File Globbing In Linux
Table of Contents
File Globbing in Linux
By Derek Taylor at February 26, 2020
File globbing refers to “global” patterns that specify sets of filenames with wildcard characters. Globbing is the * and ? and some other pattern matchers you may be familiar with. An example would be doing something like the following in the Bash shell:
cp *.txt /Documents/text/
The above command moves all files that end in “.txt” from the current directory to the directory “/Documents/text/“. The * is a wildcard that stands for “any string of characters”. *.txt is a glob pattern.

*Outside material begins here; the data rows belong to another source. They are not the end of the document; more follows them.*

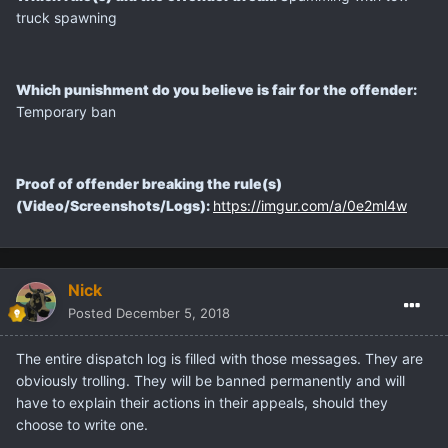
truck spawning
Which punishment do you believe is fair for the offender:
Temporary ban
Proof of offender breaking the rule(s)
(Video/Screenshots/Logs):
https://imgur.com/a/0e2ml4w
Nick
Posted
December 5, 2018
The entire dispatch log is filled with those messages. They are
obviously trolling. They will be banned permanently and will
have to explain their actions in their appeals, should they
choose to write one.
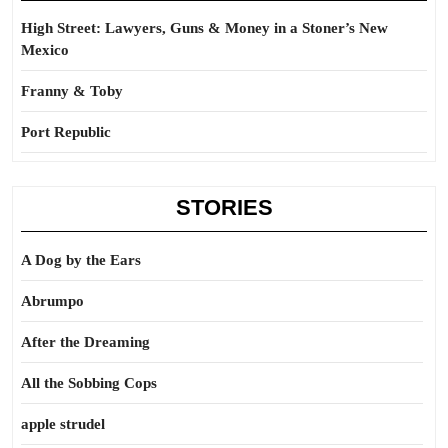
High Street: Lawyers, Guns & Money in a Stoner’s New
Mexico
Franny & Toby
Port Republic
STORIES
A Dog by the Ears
Abrumpo
After the Dreaming
All the Sobbing Cops
apple strudel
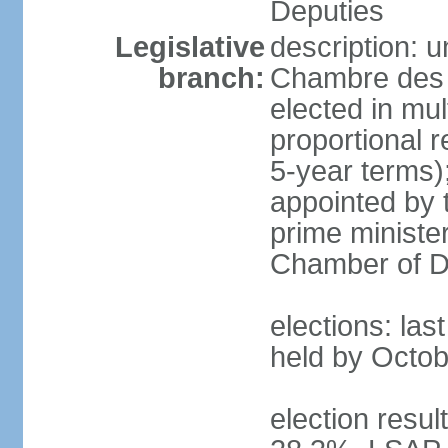
Deputies
Legislative
description: 
branch:
Chambre des 
elected in mul
proportional 
5-year terms)
appointed by 
prime ministe
Chamber of D
elections: las
held by Octob
election resul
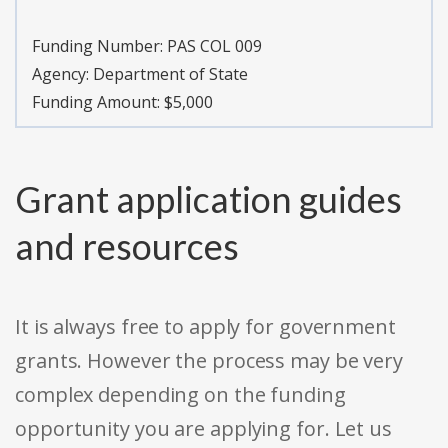
Funding Number:
PAS COL 009
Agency:
Department of State
Funding Amount: $5,000
Grant application guides
and resources
It is always free to apply for government
grants. However the process may be very
complex depending on the funding
opportunity you are applying for. Let us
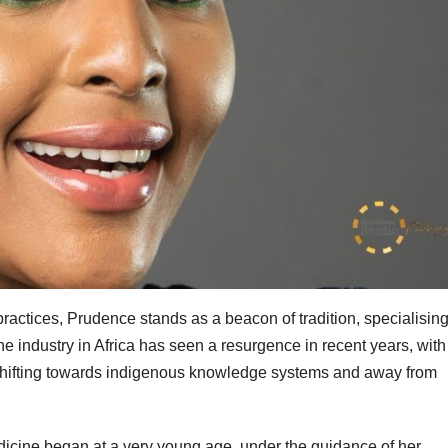
ractices, Prudence stands as a beacon of tradition, specialising
ne industry in Africa has seen a resurgence in recent years, with
 shifting towards indigenous knowledge systems and away from
edicine began at a very young age, under the guidance of her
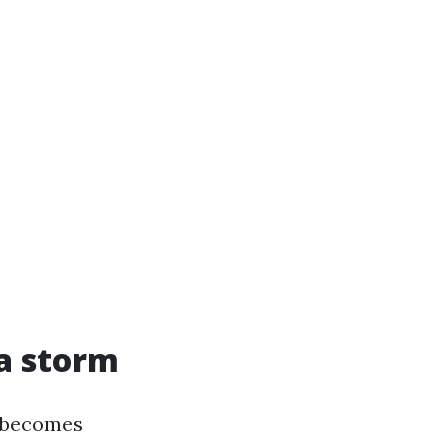
a storm
f becomes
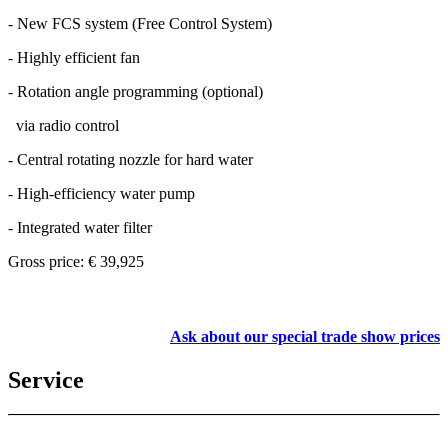
- New FCS system (Free Control System)
- Highly efficient fan
- Rotation angle programming (optional)
via radio control
- Central rotating nozzle for hard water
- High-efficiency water pump
- Integrated water filter
Gross price: € 39,925
Ask about our special trade show prices
Service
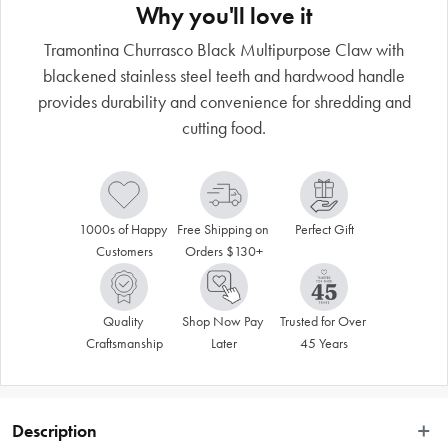
Why you'll love it
Tramontina Churrasco Black Multipurpose Claw with
blackened stainless steel teeth and hardwood handle
provides durability and convenience for shredding and
cutting food.
1000s of Happy 
Free Shipping on 
Perfect Gift
Customers
Orders $130+
Quality 
Shop Now Pay 
Trusted for Over 
Craftsmanship
Later
45 Years
Description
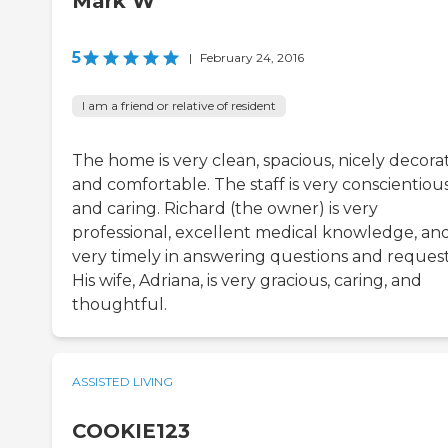
Mark W
5
|
February 24, 2016
I am a friend or relative of resident
The home is very clean, spacious, nicely decora
and comfortable. The staff is very conscientiou
and caring. Richard (the owner) is very
professional, excellent medical knowledge, and
very timely in answering questions and request
His wife, Adriana, is very gracious, caring, and
thoughtful.
ASSISTED LIVING
COOKIE123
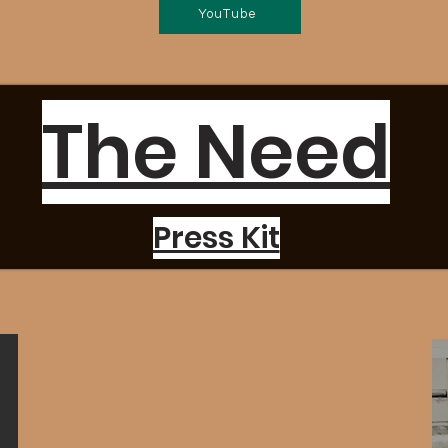
YouTube
The Need
Press Kit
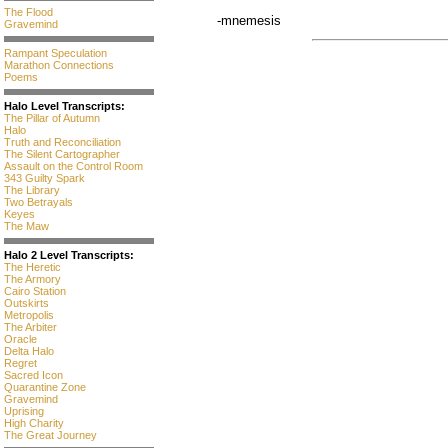
The Flood
-mnemesis
Gravemind
Rampant Speculation
Marathon Connections
Poems
Halo Level Transcripts:
The Pillar of Autumn
Halo
Truth and Reconciliation
The Silent Cartographer
Assault on the Control Room
343 Guilty Spark
The Library
Two Betrayals
Keyes
The Maw
Halo 2 Level Transcripts:
The Heretic
The Armory
Cairo Station
Outskirts
Metropolis
The Arbiter
Oracle
Delta Halo
Regret
Sacred Icon
Quarantine Zone
Gravemind
Uprising
High Charity
The Great Journey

When the shell sees a glob, it will perform pathname expansion and replace the glob with matching filenames when it invokes the program.
Globbing Syntax
WILDCARD | DESCRIPTION |
---|---|
* | matches any number of any characters including none |
? | matches any single character |
[abc] | matches one character given in the bracket |
[a-z] | matches one character from the range given |
[!abc] | matches one character not given in the bracket |
[!a-z] | matches one character not from the range given |
Example | Matches |
---|---|
Bar* | Bar, Bars, Barter |
?at | Bat, bat, Cat, cat |
[CB]at | Cat or Bat |
File[0-9] | File1, File2, etc. |
[!B]at | bat, cat, Cat |
File[!4-9] | File1, File2, File3 |
Example | Does Not Match |
---|---|
Bar* | FooBar, Ba, ar |
?at | at |
[CB]at | cat or bat |
File[0-9] | File, Files, File 10 |
[!B]at | Bat |
File[!4-9] | File4, File5, Filexx |
Globbing in SQL
SQL has the equivalent of * and ?. In SQL % equates to * and _ equates to ?. There is no equivalent to […].
Globs Are Not Regular Expressions
Though they rememble regex, glob patterns are not regular expressions. Unlike regular expressions, globbing is specifically for pattern matching filenames. Regex has much more syntax to it and is much more complicated. Also, the syntax that is shared with globbing is not the same thing in regex.